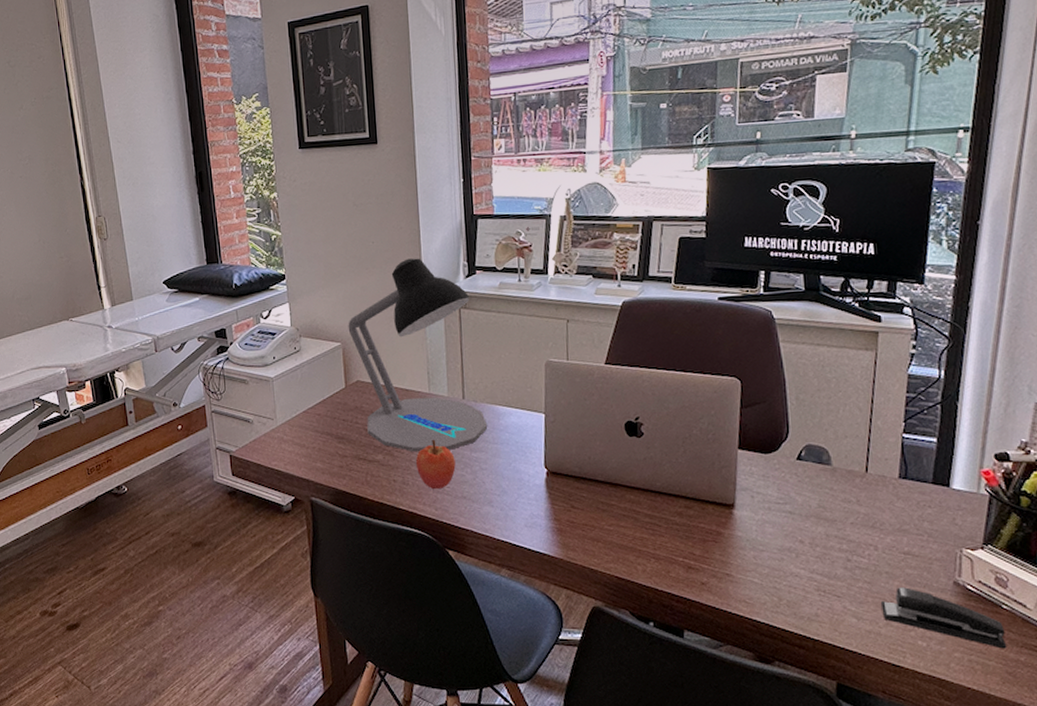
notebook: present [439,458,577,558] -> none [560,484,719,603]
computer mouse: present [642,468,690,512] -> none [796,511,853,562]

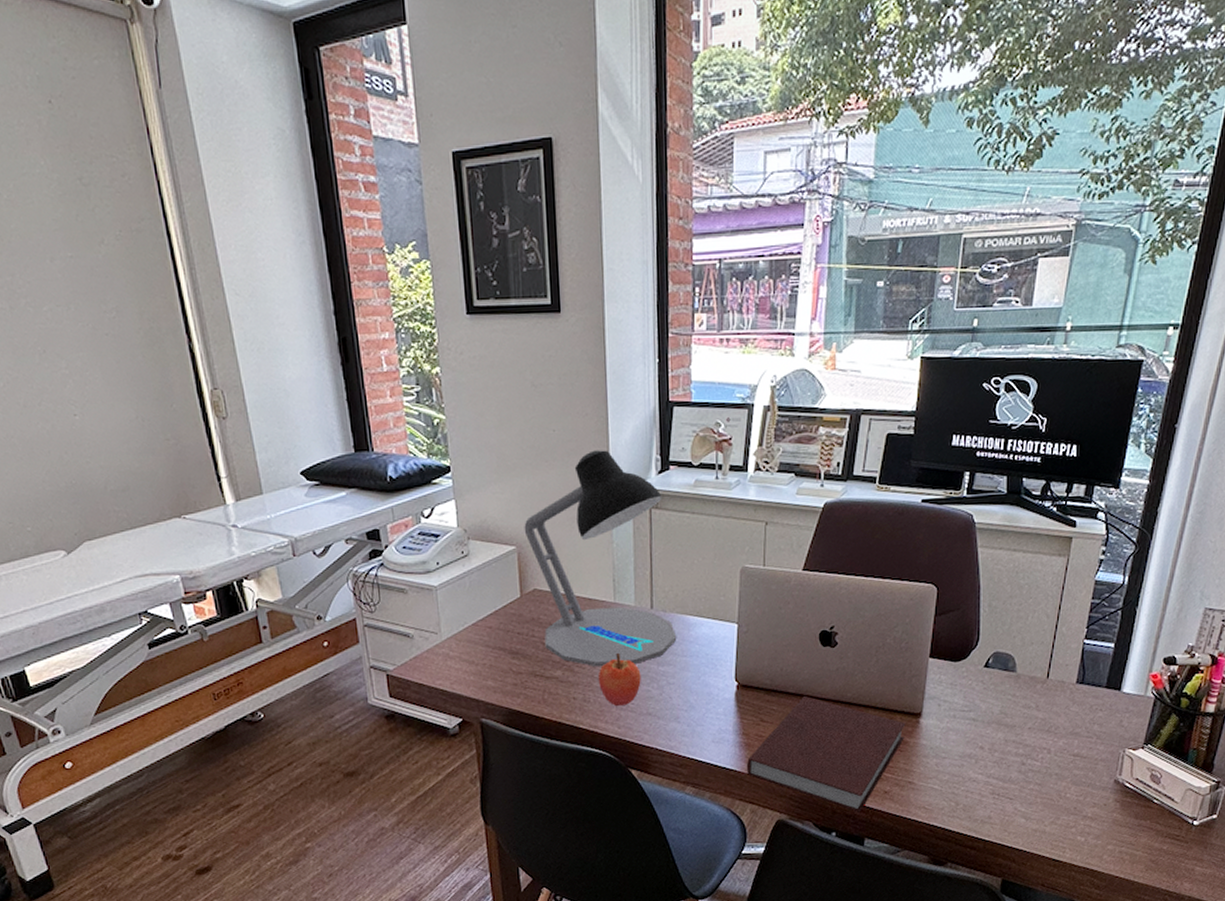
notebook: none [560,484,719,603] -> present [747,696,906,813]
stapler: present [881,587,1007,649] -> none [1049,787,1154,840]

Work to complete:
Whenever the word "notebook" appears in a line of the listing, report that line.

Result for this task:
notebook: present [439,458,577,558] -> none [560,484,719,603]
notebook: none [560,484,719,603] -> present [747,696,906,813]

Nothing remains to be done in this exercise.